It's not seamless, and you might need to learn Objective-C (don't worry, it's
not Java), and you can't submit to the App Store, but it is possible.

------
regularfry
Right now? Nokia N900, without a doubt. Maemo is a lightly hacked Debian, the
official toolchain is gcc-arm (admittedly without autoconf, but that's a
blessing if you're in control of your own source), and deployment is straight-
up apt. Plus it's a decent Python dev platform if your tendencies veer in that
direction.

If the "lightly hacked" part gets in the way, you can even debootstrap a
_real_ Debian release onto the device and develop in that.

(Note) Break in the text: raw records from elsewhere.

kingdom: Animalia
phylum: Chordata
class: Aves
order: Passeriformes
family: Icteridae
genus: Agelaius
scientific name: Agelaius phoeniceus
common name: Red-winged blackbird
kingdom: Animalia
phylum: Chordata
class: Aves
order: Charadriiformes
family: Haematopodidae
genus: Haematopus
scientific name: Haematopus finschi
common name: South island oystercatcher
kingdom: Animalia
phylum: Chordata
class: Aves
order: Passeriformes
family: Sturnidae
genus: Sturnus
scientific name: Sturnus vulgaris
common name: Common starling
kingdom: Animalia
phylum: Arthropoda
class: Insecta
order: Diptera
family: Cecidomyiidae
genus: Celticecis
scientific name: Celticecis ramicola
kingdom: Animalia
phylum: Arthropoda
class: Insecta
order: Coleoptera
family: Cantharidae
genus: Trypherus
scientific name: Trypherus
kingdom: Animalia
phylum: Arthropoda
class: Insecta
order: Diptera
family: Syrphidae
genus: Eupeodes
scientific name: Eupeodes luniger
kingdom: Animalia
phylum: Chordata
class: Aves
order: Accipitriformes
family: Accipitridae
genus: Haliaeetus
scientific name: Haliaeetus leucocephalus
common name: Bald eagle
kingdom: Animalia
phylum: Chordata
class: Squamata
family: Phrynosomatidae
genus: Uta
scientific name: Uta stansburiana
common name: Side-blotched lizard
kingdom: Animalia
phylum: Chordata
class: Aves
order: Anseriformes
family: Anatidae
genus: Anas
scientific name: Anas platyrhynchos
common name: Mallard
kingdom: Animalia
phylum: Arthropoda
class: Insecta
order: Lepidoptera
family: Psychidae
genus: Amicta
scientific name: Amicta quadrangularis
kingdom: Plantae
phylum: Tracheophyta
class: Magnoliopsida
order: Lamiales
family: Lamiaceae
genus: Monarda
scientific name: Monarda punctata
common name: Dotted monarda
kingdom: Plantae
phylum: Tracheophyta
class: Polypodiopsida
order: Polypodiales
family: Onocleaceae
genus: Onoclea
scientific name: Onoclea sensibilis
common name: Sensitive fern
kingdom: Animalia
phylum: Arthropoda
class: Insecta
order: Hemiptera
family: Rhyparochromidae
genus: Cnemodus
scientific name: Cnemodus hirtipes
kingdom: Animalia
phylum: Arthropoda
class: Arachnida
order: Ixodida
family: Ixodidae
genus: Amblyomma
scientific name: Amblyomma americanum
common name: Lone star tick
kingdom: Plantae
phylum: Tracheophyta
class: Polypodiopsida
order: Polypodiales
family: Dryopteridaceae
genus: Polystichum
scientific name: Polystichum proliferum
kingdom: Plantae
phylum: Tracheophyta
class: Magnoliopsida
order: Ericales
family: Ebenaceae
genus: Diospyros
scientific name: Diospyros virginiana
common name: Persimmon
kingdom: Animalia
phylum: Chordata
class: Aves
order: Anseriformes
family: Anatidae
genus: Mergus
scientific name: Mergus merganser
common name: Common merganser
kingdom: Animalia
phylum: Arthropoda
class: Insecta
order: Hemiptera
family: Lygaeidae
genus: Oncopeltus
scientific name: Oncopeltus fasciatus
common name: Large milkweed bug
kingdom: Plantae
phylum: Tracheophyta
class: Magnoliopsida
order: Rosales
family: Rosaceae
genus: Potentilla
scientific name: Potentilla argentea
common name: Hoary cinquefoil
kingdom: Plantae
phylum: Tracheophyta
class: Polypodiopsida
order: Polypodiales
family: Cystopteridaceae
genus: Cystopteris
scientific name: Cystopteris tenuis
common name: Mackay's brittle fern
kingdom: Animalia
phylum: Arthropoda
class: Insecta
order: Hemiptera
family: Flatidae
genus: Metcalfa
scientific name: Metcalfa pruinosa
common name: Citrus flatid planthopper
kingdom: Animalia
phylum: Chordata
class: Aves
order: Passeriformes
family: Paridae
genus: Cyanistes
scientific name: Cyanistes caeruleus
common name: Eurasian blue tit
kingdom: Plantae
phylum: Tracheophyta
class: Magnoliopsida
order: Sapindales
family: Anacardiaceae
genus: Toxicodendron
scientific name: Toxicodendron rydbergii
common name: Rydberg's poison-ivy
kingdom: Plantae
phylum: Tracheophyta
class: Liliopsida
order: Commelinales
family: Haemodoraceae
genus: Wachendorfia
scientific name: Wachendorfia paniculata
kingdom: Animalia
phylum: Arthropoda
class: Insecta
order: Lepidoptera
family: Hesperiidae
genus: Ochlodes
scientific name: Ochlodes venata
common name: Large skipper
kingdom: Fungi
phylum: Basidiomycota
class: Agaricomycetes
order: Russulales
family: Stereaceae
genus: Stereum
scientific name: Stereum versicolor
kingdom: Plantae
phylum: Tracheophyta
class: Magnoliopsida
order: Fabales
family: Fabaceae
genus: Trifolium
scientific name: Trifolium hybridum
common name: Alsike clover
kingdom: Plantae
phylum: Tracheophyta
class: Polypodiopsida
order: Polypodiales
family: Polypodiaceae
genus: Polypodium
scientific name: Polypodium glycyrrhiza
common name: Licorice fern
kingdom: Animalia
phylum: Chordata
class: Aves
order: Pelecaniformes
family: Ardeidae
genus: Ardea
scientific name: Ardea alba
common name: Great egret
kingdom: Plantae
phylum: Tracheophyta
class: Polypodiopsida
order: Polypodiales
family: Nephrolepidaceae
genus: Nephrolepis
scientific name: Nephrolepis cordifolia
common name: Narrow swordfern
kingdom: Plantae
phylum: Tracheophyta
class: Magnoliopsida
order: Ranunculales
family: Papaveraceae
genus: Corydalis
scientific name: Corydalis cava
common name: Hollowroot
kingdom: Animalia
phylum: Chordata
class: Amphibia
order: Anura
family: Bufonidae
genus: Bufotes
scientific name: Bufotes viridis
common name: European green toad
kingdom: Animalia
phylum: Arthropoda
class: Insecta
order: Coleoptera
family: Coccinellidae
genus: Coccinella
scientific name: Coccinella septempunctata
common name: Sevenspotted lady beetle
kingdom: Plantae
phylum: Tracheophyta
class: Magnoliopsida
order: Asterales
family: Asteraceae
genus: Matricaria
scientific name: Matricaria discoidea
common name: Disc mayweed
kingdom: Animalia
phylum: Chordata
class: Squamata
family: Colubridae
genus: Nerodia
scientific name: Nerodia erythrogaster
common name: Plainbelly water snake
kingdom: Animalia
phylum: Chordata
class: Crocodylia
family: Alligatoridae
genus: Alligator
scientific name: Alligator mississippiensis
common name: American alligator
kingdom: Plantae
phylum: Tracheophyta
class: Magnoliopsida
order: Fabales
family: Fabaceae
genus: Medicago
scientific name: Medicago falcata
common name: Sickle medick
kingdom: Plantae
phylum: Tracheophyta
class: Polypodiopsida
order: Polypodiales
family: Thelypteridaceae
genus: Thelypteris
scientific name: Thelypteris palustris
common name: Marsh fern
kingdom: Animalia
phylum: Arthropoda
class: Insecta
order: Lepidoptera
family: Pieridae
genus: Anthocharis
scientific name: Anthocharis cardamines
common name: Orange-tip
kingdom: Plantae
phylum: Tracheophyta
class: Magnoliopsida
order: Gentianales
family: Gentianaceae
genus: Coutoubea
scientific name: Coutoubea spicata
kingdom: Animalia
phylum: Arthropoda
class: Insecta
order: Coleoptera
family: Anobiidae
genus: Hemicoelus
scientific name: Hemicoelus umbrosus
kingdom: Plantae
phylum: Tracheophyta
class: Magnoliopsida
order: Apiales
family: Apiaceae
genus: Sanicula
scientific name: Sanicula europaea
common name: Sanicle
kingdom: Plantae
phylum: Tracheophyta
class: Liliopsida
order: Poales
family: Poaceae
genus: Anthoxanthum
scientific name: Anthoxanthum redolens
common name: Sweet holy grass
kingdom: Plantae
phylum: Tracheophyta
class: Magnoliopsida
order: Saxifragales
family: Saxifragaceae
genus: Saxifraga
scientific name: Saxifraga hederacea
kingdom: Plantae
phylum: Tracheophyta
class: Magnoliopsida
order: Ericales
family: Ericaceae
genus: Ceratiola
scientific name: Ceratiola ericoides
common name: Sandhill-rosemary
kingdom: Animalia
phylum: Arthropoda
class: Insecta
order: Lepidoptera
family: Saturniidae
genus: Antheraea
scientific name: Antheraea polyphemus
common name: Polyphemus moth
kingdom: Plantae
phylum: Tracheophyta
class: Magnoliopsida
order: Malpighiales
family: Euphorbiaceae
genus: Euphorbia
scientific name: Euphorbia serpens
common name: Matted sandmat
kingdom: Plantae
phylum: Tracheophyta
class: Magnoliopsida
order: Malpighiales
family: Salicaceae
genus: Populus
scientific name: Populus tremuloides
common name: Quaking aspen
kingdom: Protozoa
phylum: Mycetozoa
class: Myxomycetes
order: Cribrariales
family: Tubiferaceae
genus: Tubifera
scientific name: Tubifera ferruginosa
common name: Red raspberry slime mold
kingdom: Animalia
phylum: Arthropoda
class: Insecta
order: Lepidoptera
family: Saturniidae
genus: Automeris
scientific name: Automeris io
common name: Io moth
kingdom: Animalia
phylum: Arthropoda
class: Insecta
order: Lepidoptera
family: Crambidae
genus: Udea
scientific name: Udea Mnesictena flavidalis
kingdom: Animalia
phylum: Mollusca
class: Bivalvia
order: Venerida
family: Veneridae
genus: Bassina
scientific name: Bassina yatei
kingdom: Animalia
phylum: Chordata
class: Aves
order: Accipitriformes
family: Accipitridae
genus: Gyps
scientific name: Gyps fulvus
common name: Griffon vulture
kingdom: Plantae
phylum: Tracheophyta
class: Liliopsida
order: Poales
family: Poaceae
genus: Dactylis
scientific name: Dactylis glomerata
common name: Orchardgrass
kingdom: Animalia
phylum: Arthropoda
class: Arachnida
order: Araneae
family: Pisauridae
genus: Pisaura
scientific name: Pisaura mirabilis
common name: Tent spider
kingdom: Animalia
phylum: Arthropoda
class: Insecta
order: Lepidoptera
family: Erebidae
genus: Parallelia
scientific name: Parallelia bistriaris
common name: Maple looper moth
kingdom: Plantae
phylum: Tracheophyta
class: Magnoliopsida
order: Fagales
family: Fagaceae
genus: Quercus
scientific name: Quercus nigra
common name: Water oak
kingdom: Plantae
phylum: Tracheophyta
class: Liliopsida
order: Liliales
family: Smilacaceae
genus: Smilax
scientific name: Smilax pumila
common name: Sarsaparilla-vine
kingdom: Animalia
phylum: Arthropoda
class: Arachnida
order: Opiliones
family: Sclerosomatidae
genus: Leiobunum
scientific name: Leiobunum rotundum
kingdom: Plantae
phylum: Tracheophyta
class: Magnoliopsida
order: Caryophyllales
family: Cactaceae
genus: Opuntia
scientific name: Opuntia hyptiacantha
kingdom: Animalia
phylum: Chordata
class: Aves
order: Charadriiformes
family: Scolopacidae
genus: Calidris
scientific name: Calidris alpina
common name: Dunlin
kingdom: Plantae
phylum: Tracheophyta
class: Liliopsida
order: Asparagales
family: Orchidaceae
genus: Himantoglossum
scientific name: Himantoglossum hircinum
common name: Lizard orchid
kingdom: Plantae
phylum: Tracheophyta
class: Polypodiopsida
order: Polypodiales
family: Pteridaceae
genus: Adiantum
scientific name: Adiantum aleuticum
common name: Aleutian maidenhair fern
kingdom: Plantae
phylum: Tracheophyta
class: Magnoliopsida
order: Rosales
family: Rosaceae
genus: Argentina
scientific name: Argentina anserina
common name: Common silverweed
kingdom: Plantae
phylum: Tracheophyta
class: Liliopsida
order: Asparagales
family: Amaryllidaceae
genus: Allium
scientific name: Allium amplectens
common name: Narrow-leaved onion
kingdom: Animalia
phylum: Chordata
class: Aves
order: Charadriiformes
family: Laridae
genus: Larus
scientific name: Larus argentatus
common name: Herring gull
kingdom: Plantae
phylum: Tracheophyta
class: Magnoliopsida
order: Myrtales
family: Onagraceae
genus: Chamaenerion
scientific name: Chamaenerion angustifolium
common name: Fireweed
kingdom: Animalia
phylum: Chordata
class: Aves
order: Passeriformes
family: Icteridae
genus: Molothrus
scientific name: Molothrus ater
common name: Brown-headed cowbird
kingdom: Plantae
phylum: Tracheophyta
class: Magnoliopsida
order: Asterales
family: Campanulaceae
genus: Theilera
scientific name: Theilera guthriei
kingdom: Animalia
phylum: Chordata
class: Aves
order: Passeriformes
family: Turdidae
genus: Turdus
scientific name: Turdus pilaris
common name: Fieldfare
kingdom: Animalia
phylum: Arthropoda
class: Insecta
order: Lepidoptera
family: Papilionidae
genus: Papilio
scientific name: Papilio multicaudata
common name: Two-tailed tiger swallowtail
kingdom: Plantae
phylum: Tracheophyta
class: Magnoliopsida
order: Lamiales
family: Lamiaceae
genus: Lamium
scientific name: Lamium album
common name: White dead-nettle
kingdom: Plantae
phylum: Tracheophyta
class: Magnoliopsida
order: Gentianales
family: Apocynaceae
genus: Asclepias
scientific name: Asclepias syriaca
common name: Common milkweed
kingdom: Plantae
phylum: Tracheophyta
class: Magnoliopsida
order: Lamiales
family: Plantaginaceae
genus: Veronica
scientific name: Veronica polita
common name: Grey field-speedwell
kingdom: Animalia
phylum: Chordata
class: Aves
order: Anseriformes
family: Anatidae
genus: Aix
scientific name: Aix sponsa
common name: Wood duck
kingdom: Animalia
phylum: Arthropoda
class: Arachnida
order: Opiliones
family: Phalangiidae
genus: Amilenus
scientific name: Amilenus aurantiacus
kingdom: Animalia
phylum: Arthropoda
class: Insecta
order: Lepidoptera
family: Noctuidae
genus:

The hardware is decent as well; it certainly feels more solid than the HTC
slide phones I've played with recently, and despite dropping it a few times
it's barely got the shine worn off after 8 months.

All that being said, it's entirely unclear what the future of the platform is;
Meego could sink without a trace in 6 months, and I don't know if Nokia are
planning a successor device. In my mind they'd be insane not to, but sanity
hasn't been Nokia's hallmark of late.

------
dillon
WebOS uses HTML/CSS for it's interface and uses Javascript for it's apps. Palm
also has a PDK which allows you to write apps in C. Problem is Palm hasn't
released it's PDK for Linux. Luckily some hackers have been able to get it to
work. <http://goo.gl/MnyQf>

------
chuckmcknight
There really isn't one. Symbian might be the closest that's still out there.
Android would be somewhat quirky at best, and Apple wants you to use their
toolchain.

Having said that, take a look at Appcelerator's Titanium (appcelerator.com) or
AppMakr (appmakr.com). They both provide tools that enable you to create
HTML/CSS/Javascript screens and also intermingle with other scripting
languages to produce a compiled app for desktop, Apple, Android, and others.

------
tzs
You don't give enough information for a reasonable answer. What's the app for
and how do you want to distribute it?

For instance, if your app is intended to go into widespread distribution and
make you some money, then the answer is either Android (suck it up an learn
Java) or IOS (you should be able to develop on a Hackintosh).

------
pessimizer
Qt. That way you get Symbian, Maemo, Meego, and Linux tablets, like the Shogo
(embedded applications, like the QooQ on that have been pretty successful.) Qt
for Android, Windows, and iPhone seem to be coming along, albeit slowly.

------
jrockway
OpenMoko, which is Linux-based and uses C for all the core apps. I don't think
anyone uses it anymore, though; everyone just installed Android on their
handsets.

------
ig1
That criteria pretty much rules out Android, iOS, Windows, and Blackberry.
That leaves you Symbian out of the major players.

------
sovande
<http://www.vintagephone.com/HBcradle.htm>

------
shareme
find out what devices run Poky Linux